*Work instruction 1*
From the essay on the Ellicott City killings, extract the passage between "Brian and Kelly" and "a deadly encounter.", inclusive.
*Work instruction 2*
In the essay on the Ellicott City killings, what does the investigation suggest may have been the motive for the murders?

*Given text*
********************

The local news story that extinguished my desire to write yesterday was this one, by Alex Mann and Jessica Anderson, promoted on Twitter by the Baltimore Sun like this: 

Brian and Kelly Sue Robinette, high school sweethearts from Cumberland, had a comfortable life in Ellicott City. Back home, the life of Brian’s half brother, Jeffrey Burnham, was going another way. On Sept. 30, their paths crossed in a deadly encounter.

In itself, the story is heartbreaking and the crime is horrific. But the power of social media means that, as I searched for local stories to write about, I kept reading those words over and over again. Tweets, retweets, quote tweets. Numerous accounts sharing the same story because they knew it would be a reliable source of easy clicks.

High school sweethearts

High school sweethearts

High school sweethearts

Somewhere in there I lost the will to write. I needed to get away from that story and from social media and live some real life for a while, and I did. It was restorative.

The thing that stays with me is the discovery, as the investigation unfolds, that a virulent anti-vaxxing mindset may have been the motive for these murders. It makes me think of all the angry anti-vaxxing rants on social media, the posts dripping with arrogant dismissal of science, the selfish claims that “you can’t make me” wear a mask or observe social distancing. 

Tweet, Retweet. Quote tweet. And more on Facebook. Not to mention all the private listservs we know nothing about. 

Posts like that have poisoned people’s minds against caring for themselves, their families, and their neighbors. They are not merely a point of view I disagree with. They have been the harbingers of death. No, more than that. They’ve invited death right into the house.

And it looks like they may have been the tipping point for a man who took a gun and killed three members of his own family.

********************

*Supplied data*
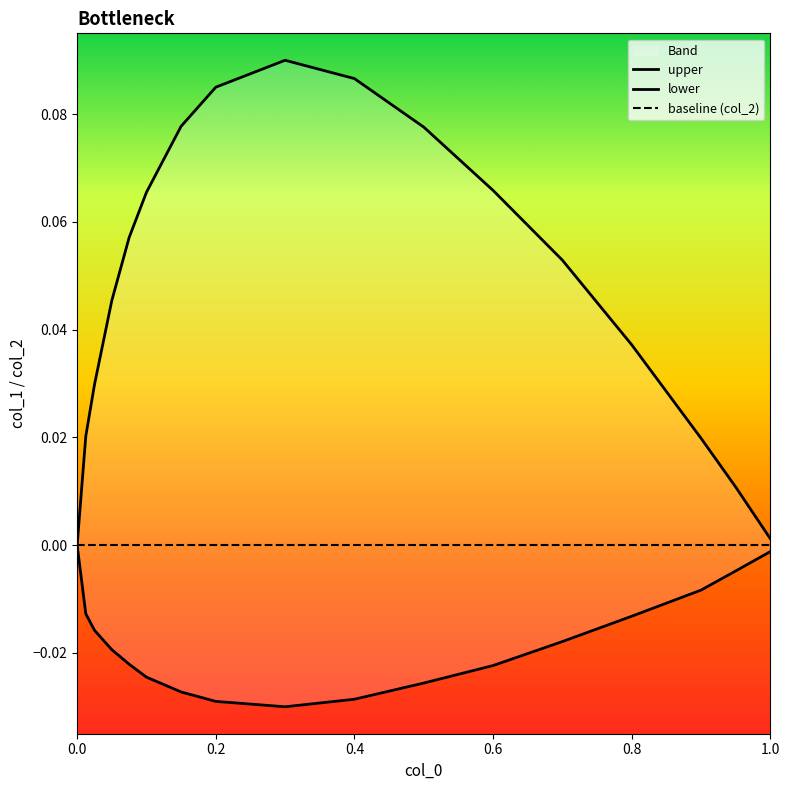

What are all the series names shown in the legend?

upper, lower, baseline (col_2)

********************

*Written answer 1*
Brian and Kelly Sue Robinette, high school sweethearts from Cumberland, had a comfortable life in Ellicott City. Back home, the life of Brian’s half brother, Jeffrey Burnham, was going another way. On Sept. 30, their paths crossed in a deadly encounter.

*Written answer 2*
A virulent anti-vaxxing mindset.